The strengths of this study are the relatively high number of examined infants, its population-based design, state-of-the-art MR imaging, the meticulous assessment of the images by highly experienced observers, and the high agreement between observers for diagnosing haemorrhage/blood products. We do acknowledge limitations to our study, however. We did not obtain clinically measured head circumferences at the time of MRI conducted around term-equivalent age, which would have been relevant for several reasons. These measurements could have provided valuable clinical-radiological correlations within this cohort and allowed for a clearer demonstration of differences between ex-premature infants with prominent subarachnoid spaces and those with BESS in future studies. This is particularly important because a significant percentage of the infants in our study had prominent subarachnoid spaces as measured on MRI. Due to the “feed-and-wrap” technique used, some of the MRI examinations were aborted because of an uneasy or moving child.

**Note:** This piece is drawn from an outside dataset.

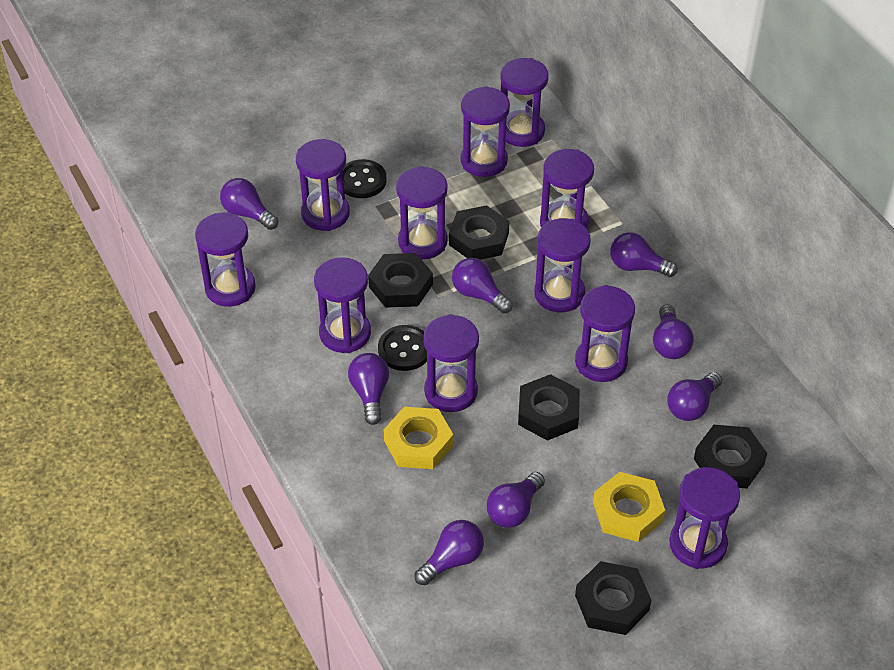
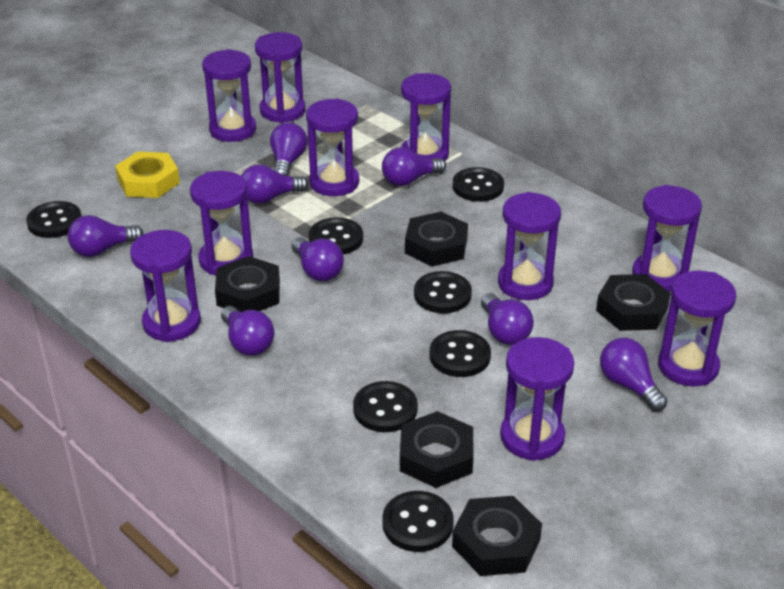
black button: [343,159,387,198] [378,325,427,371] = 2 -> [26,201,82,238] [309,217,363,255] [353,381,418,432] [382,491,454,552] [414,271,472,313] [430,330,491,377] [453,167,504,202] = 7
purple hourglass: [195,212,256,307] [296,139,350,231] [314,257,371,353] [396,166,448,260] [423,314,479,412] [461,86,510,177] [501,58,549,147] [534,218,591,312] [540,149,594,229] [575,285,635,382] [669,467,740,569] = 11 -> [130,230,201,342] [190,171,253,275] [202,49,256,142] [255,32,306,123] [306,98,359,196] [401,73,451,161] [498,192,561,300] [500,337,574,461] [632,185,702,292] [658,271,736,386] = 10
yellow nut: [384,407,453,469] [593,472,665,542] = 2 -> [115,152,180,198] = 1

Thus, the SWI sequence was unsuccessful in 23 infants, which might have led to missed small hemosiderin deposits based on T2-weighted images alone. A coronal FLAIR sequence was added in 10 patients only, and no other coronal sequences or reconstructions were performed, with the potential of missing subtle SDHs. In addition, 13.0% of the examinations were considered of suboptimal quality mostly due to motion artefacts. Nevertheless, no appreciable SDH could be detected around term-equivalent age with the performed sequences.